» TEXT FOR ANALYSIS
────
Here, the optical unit elements are individually structured and positioned so that the light emitted from the semiconductor laser 35 is first reflected off of mirror part 37 of the spacer 33, then reflected off of scan mirror 36, and is finally passed through the diffraction grating lens 38 to focus on focal point 39.

In addition, a half mirror film 40 is provided at the outgoing end part of the semiconductor laser 35 but only at the area where the laser is emitted so as to cause a part of the returning light from the focal point 39 to be introduced onto the plane of the plate 32. Moreover, a photodiode 41 which detects light is provided on the plane of the plate 32 where the laser is introduced.

The scan mirror 36, the semiconductor laser 35 and the photodiode 41 are electrically connected to a land part 42 (contact point) through a pattern (not shown in the figure) on the plate 32, and the electric cable 43 is connected to the land part 42. Cable 43 then passes through the inside of the tube 4 and is connected to the controlling part 3 (see FIG. 1).

Next, the manufacturing process of the optical unit 22 will be explained.

A silicon substrate 31 with a low resistance value (about 10 &OHgr;cm or less) is used, and on its upper surface in all areas other than that where dent 52 is to be formed, a mask is applied by, for example, a resist or the like. Then, dent 52 is formed by, for example, an anisotropy wet etching method or a dry etching method using KOH, TMAH or the like. The depth of the dent 52 is determined so as to be sufficient to cover the movable range of the scan mirror 36.

The plate 32 is made of silicon, and is joined with the silicon substrate 31 by forming an oxide layer (not shown) of SiO2 or the like on the surface of the silicon substrate 31 between the joinings. Here, the plate 32 and the silicon substrate 31 are electrically insulated by an insulating film layer which is not shown in the figure.

Then after the plate 32 is joined with the silicon substrate 31, the scan mirror 36 and the other elements are added by appropriate processes. Specifically, on the surface of the plate 32, a nitride film is deposited by the CVD (Chemical Vapor Deposition) method or the like, and is then processed by a photolithography method/etching method to produce the scan mirror 36.

A plan view is shown in FIG. 6 in which the scan mirror is viewed from the top. The shaded portions 53 represent the areas where nitride film mask was not applied prior to processing the plate 32 by the etching method. The white areas represent the areas which were covered with the nitride film.

Before etching the plate 32, a conductive film layer is selectively formed thereon by depositing a metal thin film such as aluminum or the like and then forming a pattern by the photolithography method. The conductive film layer includes electrodes 54a, 54b, 54c, 54d and wires 55a, 55b, 55c, 55d, and the like of the scan mirror 36 as shown in FIG. 7. The patterns of these wires 55a, 55b, 55c, and 55d are connected toward the land part 42, whereupon the wire of the semiconductor laser 35 (not shown), the wire of the photodiode 41 (not shown) and the land part 42 merge to form electric cable 43. Here, the electrodes 54a, 54b, 54c and 54d also concurrently function as mirrors.
────
» ENTRIES SUPPLIED
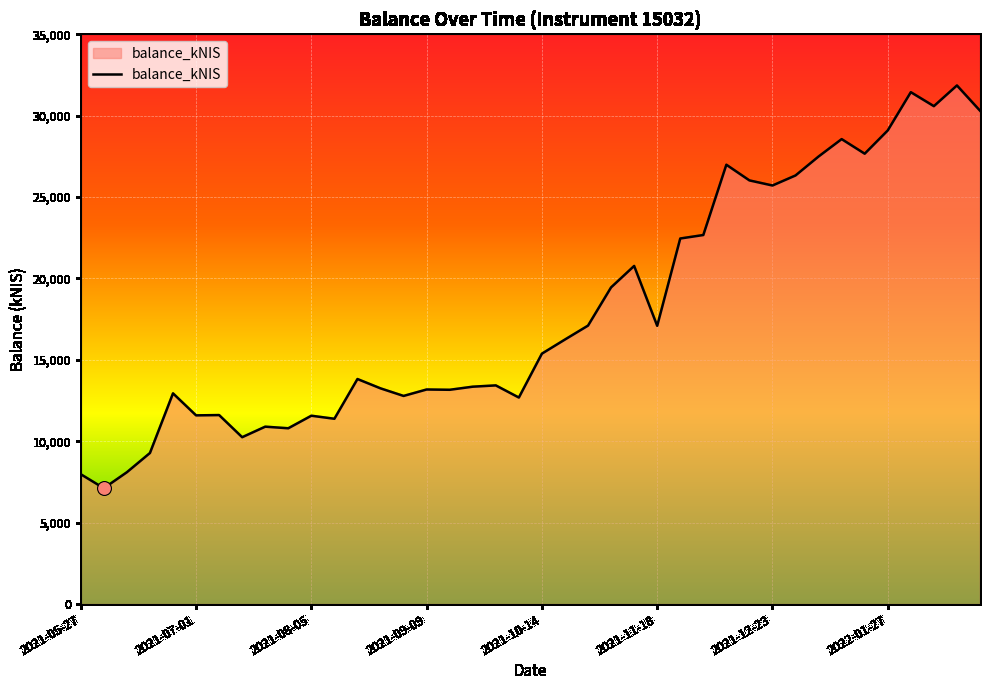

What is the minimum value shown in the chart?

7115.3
────
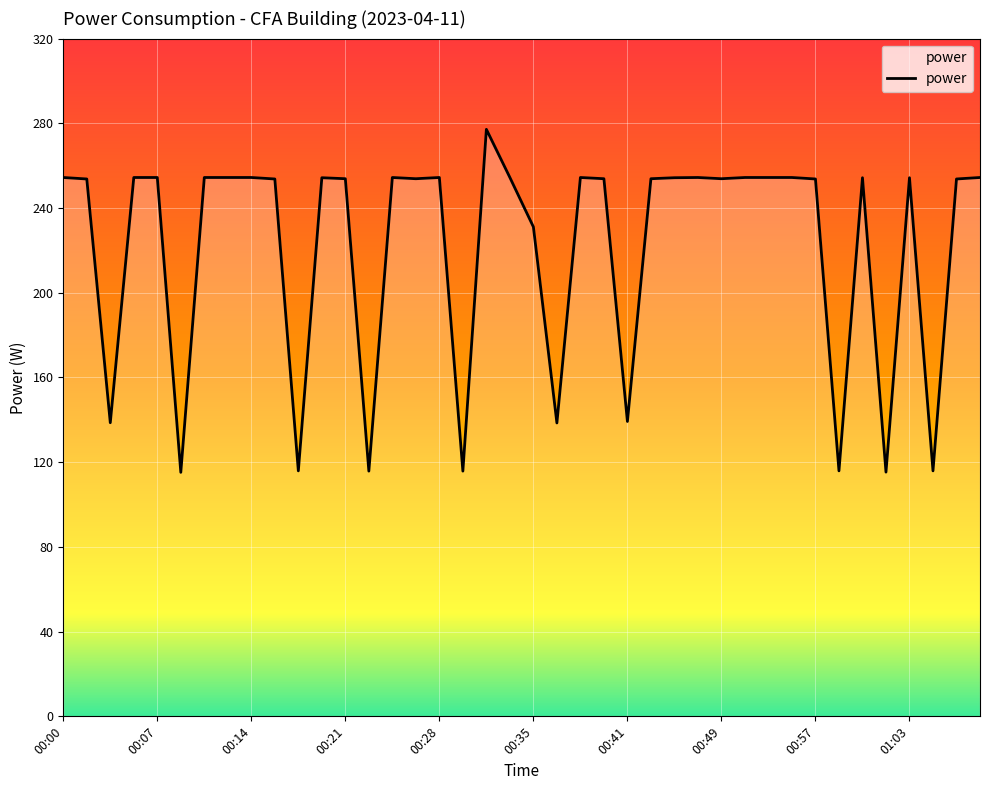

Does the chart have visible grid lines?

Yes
────
» WHAT YOU WILL DO
1. According to the text about the optical unit, by what method is the nitride film deposited on the surface of the plate 32?
2. Continue the text about the optical unit, starting after its final sentence.
The items have no connection to the text about the optical unit.

» ANSWERS FOR THE TASKS
1. It is deposited by the CVD (Chemical Vapor Deposition) method or the like.

2.
After the formation and photolithographic processing of the conductive layer, a silicon nitride film is applied as a mask to produce the scan mirror 36 and the like by etching the plate 32. However, when the electrodes 54a-54d are eroded by an etching solution or an etching gas, the surface of these conductive patterns can be protected using resists or the like.

By this etching process, the portions of the plate 32 which correspond to the shaded portions 53, which are not covered by the nitride film as shown in FIG. 6, is etched away to form the scan mirror 36 with a gimbal structure or the like. To produce the hinge parts 56 and 57 of the scan mirror 36, the nitride film mask is left on those areas to result in underetching from both sides thereof, thus enabling the center part 58 of the scan mirror 36 to become two-dimensionally rotatable in the X direction and Y direction upon the hinge parts 56 and 57 as the axes.

The photodiode 41, which is separately manufactured, is affixed to plate 32 and is in electrical contact with wires on the plate 32. Although in the exemplary embodiment of the present invention discussed herein, the photodiode 41 is manufactured separately and affixed to plate 32, the photodiode alternatively may be manufactured directly onto the plate 32 or the silicon substrate 31 with the above-mentioned semiconductor process.

Referring back to FIG. 5, the spacer 33 is made of silicon and an opening is made by etching the silicon with a photolithography method and an etching method. In particular, the opening is shaped so that the mirror part 37 can be formed on the inner surface of one side thereof, and so that the separately manufactured semiconductor laser 35 can be guided and fixed on another surface thereof. The mirrored surface of the mirror part 37 is formed by sputtering or vapor deposition after processing the silicon surface as detailed above. When the mirror part 37 is made of aluminum, the most suitable thickness is 150-200 nm.

This spacer 33 is affixed to the plate 32 to provide electrical contact between the wire provided at the bottom face of the semiconductor laser 35 and the wire provided at the plate 32.

Although the embodiment of the present invention as described herein, the semiconductor laser 35 is separately manufactured and integrated into the spacer 33, the semiconductor laser 35 alternatively may be directly manufactured onto the spacer 33 at the time of manufacturing the spacer 33.

The top plate 34 is made of quartz glass and is affixed to the spacer 33. Additionally, top plate 34 includes the diffraction grating lens 38 which is manufactured by transferring the pattern by electron light lithography and anisotropy reactive ion etching.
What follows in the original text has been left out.